First we prove uniqueness, then existence. Suppose $H_1$ and $H_2$ are both satisfy the two bulleted conditions. Then applying the two conditions first with $H = H_1$ and $H' = H_2$ gives $H_1 \subseteq H_2$, and symmetrically, $H_2 \subseteq H_1$. Hence $H_1 = H_2$.

We now give two constructions of a group $H$ satisfying the two properties. The first proof is to define \[ H = \bigcap_{\begin{array}{c} H' \supseteq S\\ \text{$H'$ is a subgroup of $G$} \end{array}} H' . \] Note that the intersection is nonempty since $H' = G$ will be one of the subgroups in the intersection. Clearly $H$ is a subgroup of $G$, containing $S$, since all the $H'$ in the intersection contain it. If $H'$ is a subgroup of $G$ containing $S$, then $H'$ is among the groups in the intersection, so $H \subseteq H'$.

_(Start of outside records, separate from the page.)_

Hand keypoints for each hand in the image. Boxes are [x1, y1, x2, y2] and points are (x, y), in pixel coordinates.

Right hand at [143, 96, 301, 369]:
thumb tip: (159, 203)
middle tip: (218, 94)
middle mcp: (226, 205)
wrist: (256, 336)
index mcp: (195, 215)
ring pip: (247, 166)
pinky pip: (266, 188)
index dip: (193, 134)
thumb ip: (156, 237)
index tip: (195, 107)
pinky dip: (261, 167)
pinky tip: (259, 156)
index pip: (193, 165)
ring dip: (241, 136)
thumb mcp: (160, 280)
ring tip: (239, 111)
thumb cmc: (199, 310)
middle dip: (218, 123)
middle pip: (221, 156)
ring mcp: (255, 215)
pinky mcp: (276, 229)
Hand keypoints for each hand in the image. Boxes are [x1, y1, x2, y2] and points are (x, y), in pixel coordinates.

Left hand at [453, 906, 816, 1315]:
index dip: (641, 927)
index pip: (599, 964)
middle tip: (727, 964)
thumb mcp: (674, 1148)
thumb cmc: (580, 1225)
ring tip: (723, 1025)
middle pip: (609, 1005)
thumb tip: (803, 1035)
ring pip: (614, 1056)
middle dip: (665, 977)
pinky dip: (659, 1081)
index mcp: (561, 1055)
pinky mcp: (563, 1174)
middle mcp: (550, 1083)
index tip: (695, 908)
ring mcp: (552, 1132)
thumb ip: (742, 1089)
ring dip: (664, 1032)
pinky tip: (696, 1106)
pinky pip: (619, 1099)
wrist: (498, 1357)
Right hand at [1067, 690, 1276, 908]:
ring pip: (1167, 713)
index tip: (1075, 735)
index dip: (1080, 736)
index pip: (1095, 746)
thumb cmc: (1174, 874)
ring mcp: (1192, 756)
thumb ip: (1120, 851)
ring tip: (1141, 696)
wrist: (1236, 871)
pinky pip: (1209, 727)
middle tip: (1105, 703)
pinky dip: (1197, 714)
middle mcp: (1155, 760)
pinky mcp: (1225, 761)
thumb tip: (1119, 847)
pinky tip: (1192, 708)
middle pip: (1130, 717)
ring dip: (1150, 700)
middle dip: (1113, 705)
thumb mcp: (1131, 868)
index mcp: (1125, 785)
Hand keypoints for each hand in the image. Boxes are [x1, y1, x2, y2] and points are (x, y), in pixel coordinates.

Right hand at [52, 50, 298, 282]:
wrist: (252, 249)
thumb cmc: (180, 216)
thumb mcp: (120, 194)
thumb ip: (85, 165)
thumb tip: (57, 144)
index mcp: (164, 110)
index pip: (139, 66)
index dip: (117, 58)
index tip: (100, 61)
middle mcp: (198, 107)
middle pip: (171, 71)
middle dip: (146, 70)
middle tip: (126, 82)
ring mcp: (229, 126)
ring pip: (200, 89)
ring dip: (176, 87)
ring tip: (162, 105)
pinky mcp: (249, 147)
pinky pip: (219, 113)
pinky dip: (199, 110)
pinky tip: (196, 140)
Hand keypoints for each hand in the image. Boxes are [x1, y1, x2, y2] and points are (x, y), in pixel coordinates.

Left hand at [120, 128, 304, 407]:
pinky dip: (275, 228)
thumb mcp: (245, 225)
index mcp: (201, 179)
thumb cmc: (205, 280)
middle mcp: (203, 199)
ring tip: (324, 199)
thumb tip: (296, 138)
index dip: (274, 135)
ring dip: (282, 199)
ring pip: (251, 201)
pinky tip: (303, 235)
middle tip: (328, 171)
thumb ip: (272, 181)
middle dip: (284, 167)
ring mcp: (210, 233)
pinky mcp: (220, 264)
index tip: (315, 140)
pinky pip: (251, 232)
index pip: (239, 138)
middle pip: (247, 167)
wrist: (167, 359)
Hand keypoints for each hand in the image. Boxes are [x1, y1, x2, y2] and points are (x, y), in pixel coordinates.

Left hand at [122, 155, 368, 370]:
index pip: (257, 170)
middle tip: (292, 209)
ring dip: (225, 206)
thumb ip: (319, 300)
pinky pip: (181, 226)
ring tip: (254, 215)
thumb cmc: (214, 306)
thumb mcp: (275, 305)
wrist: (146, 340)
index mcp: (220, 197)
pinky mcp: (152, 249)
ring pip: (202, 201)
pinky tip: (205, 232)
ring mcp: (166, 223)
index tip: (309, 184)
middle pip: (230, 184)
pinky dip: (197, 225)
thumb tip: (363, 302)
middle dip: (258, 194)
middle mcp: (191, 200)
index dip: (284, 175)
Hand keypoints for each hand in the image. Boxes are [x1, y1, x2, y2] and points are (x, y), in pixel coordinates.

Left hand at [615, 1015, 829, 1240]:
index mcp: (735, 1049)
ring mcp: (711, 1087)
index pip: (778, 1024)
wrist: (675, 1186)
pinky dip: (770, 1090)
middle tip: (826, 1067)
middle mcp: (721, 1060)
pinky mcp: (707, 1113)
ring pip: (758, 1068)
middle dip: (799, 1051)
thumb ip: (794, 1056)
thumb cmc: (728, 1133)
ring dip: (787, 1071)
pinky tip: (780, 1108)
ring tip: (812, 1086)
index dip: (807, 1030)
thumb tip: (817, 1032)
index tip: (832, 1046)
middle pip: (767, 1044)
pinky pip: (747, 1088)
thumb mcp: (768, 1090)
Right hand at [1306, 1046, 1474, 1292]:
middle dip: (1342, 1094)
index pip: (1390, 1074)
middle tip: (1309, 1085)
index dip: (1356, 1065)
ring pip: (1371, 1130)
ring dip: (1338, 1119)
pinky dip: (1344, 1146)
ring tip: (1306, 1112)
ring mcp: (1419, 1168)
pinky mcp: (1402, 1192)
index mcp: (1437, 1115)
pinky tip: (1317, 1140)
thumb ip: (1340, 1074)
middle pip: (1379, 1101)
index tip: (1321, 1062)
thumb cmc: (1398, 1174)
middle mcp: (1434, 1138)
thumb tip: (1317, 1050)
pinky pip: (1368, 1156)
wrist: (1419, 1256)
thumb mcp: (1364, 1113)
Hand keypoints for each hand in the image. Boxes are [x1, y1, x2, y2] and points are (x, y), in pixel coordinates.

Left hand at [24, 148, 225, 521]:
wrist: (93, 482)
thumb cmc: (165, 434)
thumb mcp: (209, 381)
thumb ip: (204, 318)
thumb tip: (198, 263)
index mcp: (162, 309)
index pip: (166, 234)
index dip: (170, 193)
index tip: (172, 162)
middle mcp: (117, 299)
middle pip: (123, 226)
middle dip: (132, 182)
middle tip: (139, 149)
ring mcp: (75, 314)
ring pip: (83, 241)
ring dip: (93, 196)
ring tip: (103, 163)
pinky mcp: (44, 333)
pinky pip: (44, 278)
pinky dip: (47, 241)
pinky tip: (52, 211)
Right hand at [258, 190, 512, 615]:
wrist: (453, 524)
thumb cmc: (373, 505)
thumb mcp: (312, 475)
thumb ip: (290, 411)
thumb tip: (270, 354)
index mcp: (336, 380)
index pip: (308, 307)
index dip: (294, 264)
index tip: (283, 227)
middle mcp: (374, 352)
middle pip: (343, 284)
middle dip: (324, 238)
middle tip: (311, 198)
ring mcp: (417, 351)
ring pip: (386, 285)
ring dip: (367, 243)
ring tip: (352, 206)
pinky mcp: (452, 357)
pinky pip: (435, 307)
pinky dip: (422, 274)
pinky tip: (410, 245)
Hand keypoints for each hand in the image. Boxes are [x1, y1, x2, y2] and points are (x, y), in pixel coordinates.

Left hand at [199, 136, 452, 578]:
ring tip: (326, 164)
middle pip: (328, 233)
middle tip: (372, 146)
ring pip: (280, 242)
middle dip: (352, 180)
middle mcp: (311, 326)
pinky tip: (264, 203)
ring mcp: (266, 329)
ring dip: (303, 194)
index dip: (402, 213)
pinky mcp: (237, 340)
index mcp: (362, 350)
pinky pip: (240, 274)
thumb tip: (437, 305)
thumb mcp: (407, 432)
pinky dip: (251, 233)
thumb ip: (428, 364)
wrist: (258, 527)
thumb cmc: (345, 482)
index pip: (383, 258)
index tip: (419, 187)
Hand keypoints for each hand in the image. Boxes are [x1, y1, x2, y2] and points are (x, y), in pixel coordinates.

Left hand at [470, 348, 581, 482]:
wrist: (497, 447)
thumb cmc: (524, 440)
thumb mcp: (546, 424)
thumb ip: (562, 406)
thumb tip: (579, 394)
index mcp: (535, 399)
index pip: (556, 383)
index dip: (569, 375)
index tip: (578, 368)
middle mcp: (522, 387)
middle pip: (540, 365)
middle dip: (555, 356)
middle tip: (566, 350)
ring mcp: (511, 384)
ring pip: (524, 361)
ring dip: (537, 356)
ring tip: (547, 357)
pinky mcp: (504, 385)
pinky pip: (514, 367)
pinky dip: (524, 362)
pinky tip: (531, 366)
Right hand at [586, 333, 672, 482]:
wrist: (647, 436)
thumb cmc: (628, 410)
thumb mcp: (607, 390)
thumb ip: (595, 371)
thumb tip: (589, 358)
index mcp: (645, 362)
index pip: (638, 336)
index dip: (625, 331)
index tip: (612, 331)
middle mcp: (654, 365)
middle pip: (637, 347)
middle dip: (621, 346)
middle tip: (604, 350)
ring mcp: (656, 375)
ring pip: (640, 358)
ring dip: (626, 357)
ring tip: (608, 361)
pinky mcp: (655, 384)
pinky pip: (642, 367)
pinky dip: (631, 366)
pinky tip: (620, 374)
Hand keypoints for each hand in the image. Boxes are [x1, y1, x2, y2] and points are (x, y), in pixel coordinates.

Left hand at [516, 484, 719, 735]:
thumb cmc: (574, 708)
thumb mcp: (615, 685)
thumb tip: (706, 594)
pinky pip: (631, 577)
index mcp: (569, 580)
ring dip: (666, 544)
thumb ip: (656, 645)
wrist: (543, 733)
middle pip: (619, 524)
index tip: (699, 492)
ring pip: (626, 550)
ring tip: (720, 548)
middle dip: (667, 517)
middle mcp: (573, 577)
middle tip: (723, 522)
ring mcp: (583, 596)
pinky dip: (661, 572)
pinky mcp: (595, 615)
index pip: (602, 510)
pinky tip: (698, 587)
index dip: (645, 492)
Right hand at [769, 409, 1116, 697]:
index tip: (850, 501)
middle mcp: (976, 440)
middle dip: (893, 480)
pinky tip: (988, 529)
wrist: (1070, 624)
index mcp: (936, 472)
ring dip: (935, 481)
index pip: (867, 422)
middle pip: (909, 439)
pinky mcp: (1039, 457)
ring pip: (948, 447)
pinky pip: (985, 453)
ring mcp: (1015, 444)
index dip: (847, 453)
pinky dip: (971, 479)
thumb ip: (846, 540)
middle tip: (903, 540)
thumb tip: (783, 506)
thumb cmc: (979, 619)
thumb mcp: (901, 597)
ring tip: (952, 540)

We give an alternative, more constructive proof based on different concepts. Define $H$ to be the set consisting of $1$ (just in case $S$ is empty) and all products $x_1 x_2 \cdots x_n$ such that either $x_i \in S$ or $x_i^{- 1} \in S$. It is clear that $H$ is closed under multiplication and the inverse map, so it is a subgroup. On the other hand if $H'$ is any group containing $S$ then since it is closed under multiplication and the inverse map, it obviously contains all the elements we have mandated to be in $H$, so $H \subseteq H'$.

We say that a subset $S$ of $G$ is a generating set if $G = \left\langle S \right\rangle$.

Exercise 1.1.13: Let $f, f' : G \longrightarrow H$ be a homomorphism, and let $S$ be a generating set for $G$. That is, assume that $f (s) = f' (s)$ for all $s \in S$. Prove that $f = f'$.